Pollack’s letter to SJP, posted by Cornell Hillel on Facebook on Feb. 28, acknowledged the movement on campus but clearly rejected any notion that Cornell would, or could, use its endowment for “political action.” Her response, including her personal opinion opposing the BDS movement, has galvanized a contentious issue prior to S.A. elections.

The Boycott, Divestment and Sanction movement is an international call for a boycott of Israeli goods and divestment in Israeli companies by universities, other organizations and governments, as well as the imposition of sanctions on Israel. Dating back to 2005, BDS aims to push Israel into changing the way it treats Palestinians through economic and diplomatic pressure.

On Feb. 18, Students for Justice in Palestine delivered a letter to President Martha Pollack, requesting that Cornell “divest its endowment pool from companies complicit in … human rights violations in [Palestine].”

The Sun reached out to groups on campus with direct interests in BDS and to the current S.A. presidential candidates, looking for what the future of the movement may entail and how the Student Assembly plans to address the divestment issue, which it tabled in 2014.

In an interview with The Sun, SJP facilitator Laila Hayani ’19 issued a strong rebuke to Pollack’s letter. “[SJP is] deeply disappointed in [Pollack’s] failure to stand up for human rights in the name of ‘academic freedom,’” said Hayani. “We are bringing [BDS] to the S.A. because we are interested in the University doing the right thing, not dialogues on what makes people most comfortable. No one should be comfortable with human rights violations.”

In response to Pollack’s writing that BDS “unfairly singles out” Israel for sanction, Hayani responded, “[SJP has] also targeted other countries that have committed atrocious human rights violations … This same rhetoric of ‘singling out one nation’ was used to oppose divestment movements against South Africa during the time of apartheid.”

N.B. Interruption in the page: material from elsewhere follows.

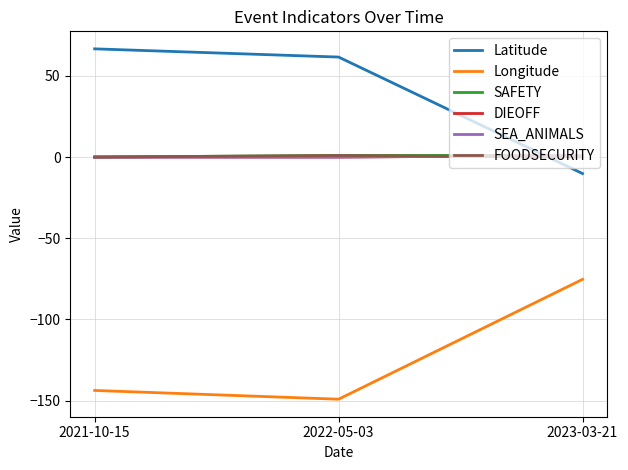

What is the sum of the Latitude values at 2021-10-15 and 2022-05-03?

128.3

Jillian Shapiro ’20, president of Cornell Hillel, said she was happy to see Pollack’s response, citing flaws in the movement.

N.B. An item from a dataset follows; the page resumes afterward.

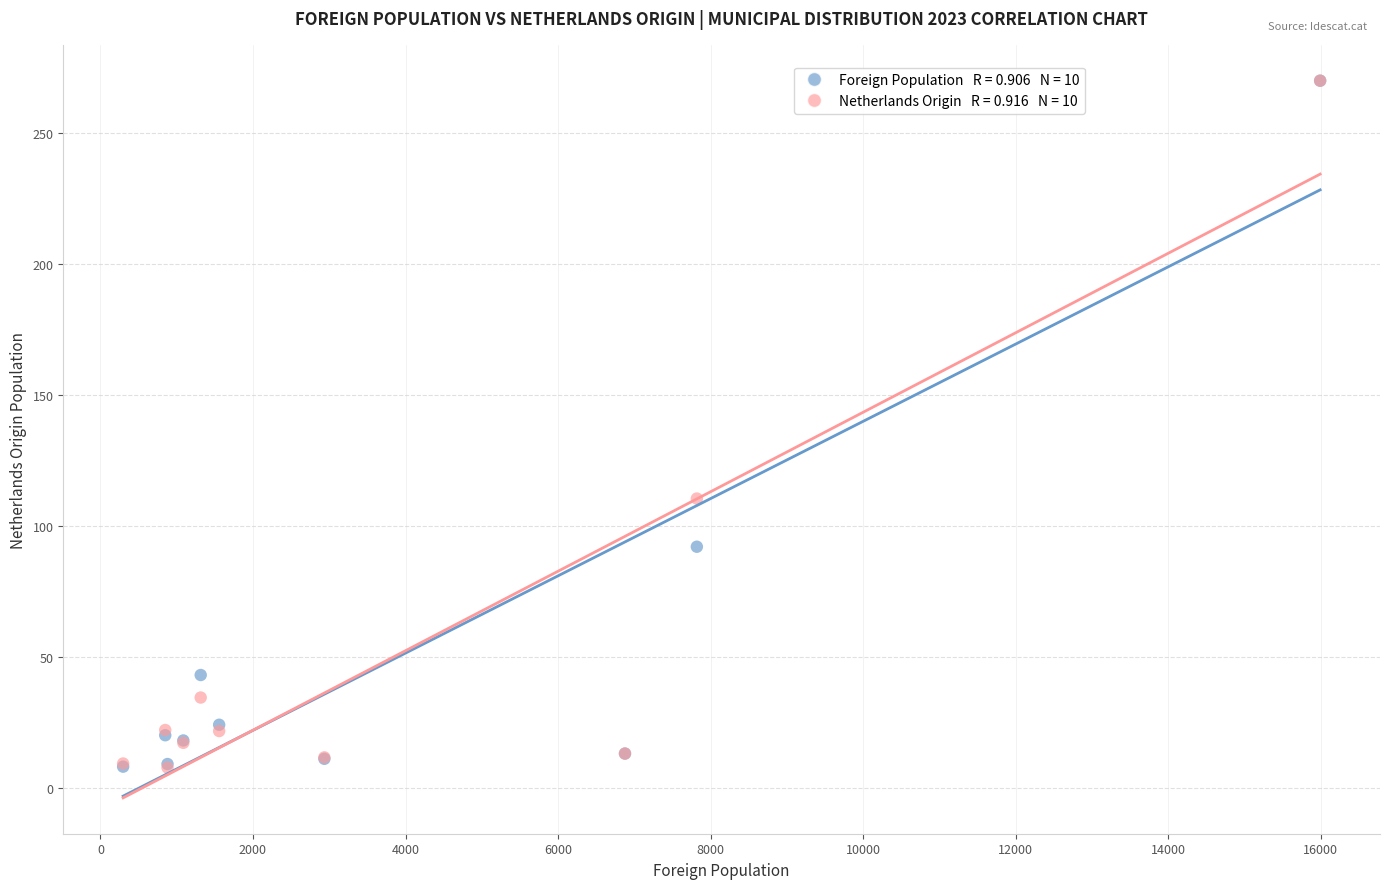

Across all series, what Y value is closest to 138?

110.4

“President Pollack [addresses] why it does not belong on our campus,” Shapiro said in an interview with The Sun. “[She] rightly points out that BDS does not lead to peace.”

Jay Sirot ’19, president of Cornellians for Israel, expressed a similar sentiment. The BDS movement represents a “double standard” that places sole blame for the conflict on Israel, “while ignoring the malign actions of Hamas and the Palestinian Authority,” Sirot told The Sun.

“We’re unclear as to why this is one of the only issues that the S.A. is debating and why it’s being framed in the negative … There are many ways of finding nuance in this conversation and ways of working together to invest in understanding and mutual cooperation,” Shapiro said.

Candidate for S.A. president and current S.A. representative for the School of Industrial and Labor Relations John Dominguez ’20 echoed Sirot’s sentiment in an interview with The Sun, saying that people feel “unsafe” when BDS is a movement on campus.

“This is not in the jurisdiction of the Cornell Student Assembly,” said Dominguez. “At the end of the day, if the trustees and president are not on board, then nothing is going to happen.” If elected, Dominguez said he is willing to facilitate dialogue between SJP and Hillel “separate” from the S.A.

Candidate for S.A. president Trevor Davis ’21 declined to offer an opinion to The Sun, citing his focus on winning his election to “put it on [his] resume.”

Joseph Anderson ’20, candidate for S.A. president and current S.A. executive vice president, viewed Pollack’s response with some criticism.

While Anderson did not find Pollack’s stance “that surprising,” he believes “it might have narrowed the window for dialogue on our campus,” Anderson told the Sun.

“In order to have a conversation on this topic, I feel that [S.A.] members need to continue educating themselves,” Anderson said.